The second exhibition of the Irish Tour of Ireland at Venice takes place in Temple Bar Gallery + Studios. Niamh O’Malley’s Gather, which represented Ireland at La Biennale di Venezia is presented in an extended form including new sculptures and moving image. The artworks respond to the architecture of the gallery, its location in a city centre, and its close relationship to artists’ working environment in the studios above that, as Niamh O'Malley describes 'cultivate and facilitate practices that necessitate a fashioning of forms, a thinking through making.'
This exhibition of new artwork is the first made by O’Malley since La Biennale in 2022. Over the past two years, the planning and production of both exhibitions have taken place in O’Malley’s TBG+S studio, and with craftspeople based in Ireland working with wood, stone and steel. O’Malley’s exhibition emphasises the links between making and exhibiting artwork, while drawing attention to the industrial architecture of the gallery, its central pillars of metal and concrete, and the large street-facing windows. O'Malley has also considered the city's textures and grounding surfaces; as Brian Dillon writes in the accompanying catalogue, her limestone ‘drains’ are 'conspicuously pitted with fossilised shellfish: a deep-time reminder that beneath the pavement lies the beach, the seabed, the geological memory of primordial ooze.'
This event will see Ireland at Venice curators, Director Clíodhna Shaffrey and Programme Curator Michael Hill, give an introduction to the work on view in Temple Bar Gallery + Studios.

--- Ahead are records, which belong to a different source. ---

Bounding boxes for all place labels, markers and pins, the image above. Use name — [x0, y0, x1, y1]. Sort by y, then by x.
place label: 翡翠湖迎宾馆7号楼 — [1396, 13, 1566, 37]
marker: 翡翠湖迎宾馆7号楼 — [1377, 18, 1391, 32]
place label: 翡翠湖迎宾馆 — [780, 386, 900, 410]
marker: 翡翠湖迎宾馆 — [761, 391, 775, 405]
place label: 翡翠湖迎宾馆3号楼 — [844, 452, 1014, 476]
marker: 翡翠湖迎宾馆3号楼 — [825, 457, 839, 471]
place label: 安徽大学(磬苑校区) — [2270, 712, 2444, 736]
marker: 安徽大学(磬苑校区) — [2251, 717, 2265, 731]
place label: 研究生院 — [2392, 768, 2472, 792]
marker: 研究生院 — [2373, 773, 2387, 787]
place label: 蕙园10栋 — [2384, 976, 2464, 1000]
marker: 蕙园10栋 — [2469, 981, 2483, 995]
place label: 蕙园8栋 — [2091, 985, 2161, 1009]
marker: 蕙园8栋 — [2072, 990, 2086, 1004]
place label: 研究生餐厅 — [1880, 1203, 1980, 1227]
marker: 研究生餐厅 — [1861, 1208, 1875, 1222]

La Biennale di Venezia is the longest- established international platform for the visual arts. Niamh O’Malley, one of Ireland’s leading artists, was selected to represent Ireland at this prestigious global event, along with the Temple Bar Gallery + Studios Curatorial Team, Clíodhna Shaffrey and Michael Hill.
Niamh O’Malley’s recent and upcoming solo exhibitions include Vardaxoglou Gallery, London (forthcoming 2023); Golden Thread Gallery, Belfast (forthcoming 2023); John Hansard Gallery, Southampton (2021), mother’s tankstation Dublin (2020), Royal Hibernian Academy, Dublin (2019), Lismore Castle Arts (2019), Grazer Kunstverein (2018), Bluecoat, Liverpool (2015), The Douglas Hyde Gallery, Dublin (2017 and 2015).
The Irish Tour of Ireland at Venice is supported by the Arts Council as part of its commitment to promote the visual arts to Irish audiences.